Line count for "required": give the number of lines in the records below that hold it, and nothing else.

━━━━━━━━━━━━━━━━━━━━━━━━━━━━━━

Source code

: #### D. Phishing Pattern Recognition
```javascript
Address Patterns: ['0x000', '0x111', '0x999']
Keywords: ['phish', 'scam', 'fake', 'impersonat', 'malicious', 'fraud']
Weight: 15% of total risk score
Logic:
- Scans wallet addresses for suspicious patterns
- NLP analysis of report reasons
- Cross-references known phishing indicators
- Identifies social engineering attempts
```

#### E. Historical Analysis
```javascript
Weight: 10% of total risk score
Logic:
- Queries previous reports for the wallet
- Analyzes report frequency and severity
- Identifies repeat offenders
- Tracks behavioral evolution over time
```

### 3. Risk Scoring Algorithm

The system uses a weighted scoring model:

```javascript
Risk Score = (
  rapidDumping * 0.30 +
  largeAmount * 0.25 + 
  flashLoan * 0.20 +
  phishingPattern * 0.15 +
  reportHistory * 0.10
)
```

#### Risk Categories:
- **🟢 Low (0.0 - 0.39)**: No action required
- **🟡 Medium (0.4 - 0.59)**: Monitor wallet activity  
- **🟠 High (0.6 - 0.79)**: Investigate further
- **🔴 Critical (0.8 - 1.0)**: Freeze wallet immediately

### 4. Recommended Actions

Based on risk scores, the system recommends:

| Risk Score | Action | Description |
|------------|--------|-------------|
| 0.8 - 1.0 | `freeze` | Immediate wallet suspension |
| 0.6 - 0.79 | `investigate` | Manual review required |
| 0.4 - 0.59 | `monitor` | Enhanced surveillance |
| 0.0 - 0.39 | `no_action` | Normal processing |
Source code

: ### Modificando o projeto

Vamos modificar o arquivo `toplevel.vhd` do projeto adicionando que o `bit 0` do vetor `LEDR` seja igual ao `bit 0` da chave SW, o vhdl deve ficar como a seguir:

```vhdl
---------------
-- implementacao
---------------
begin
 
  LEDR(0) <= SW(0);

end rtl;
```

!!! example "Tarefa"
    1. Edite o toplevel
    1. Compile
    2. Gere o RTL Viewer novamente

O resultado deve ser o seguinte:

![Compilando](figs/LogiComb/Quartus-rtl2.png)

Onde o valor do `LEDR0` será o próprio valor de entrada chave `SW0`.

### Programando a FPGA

━━━━━━━━━━━━━━━━━━━━━━━━━━━━━━

Exercise answer:
2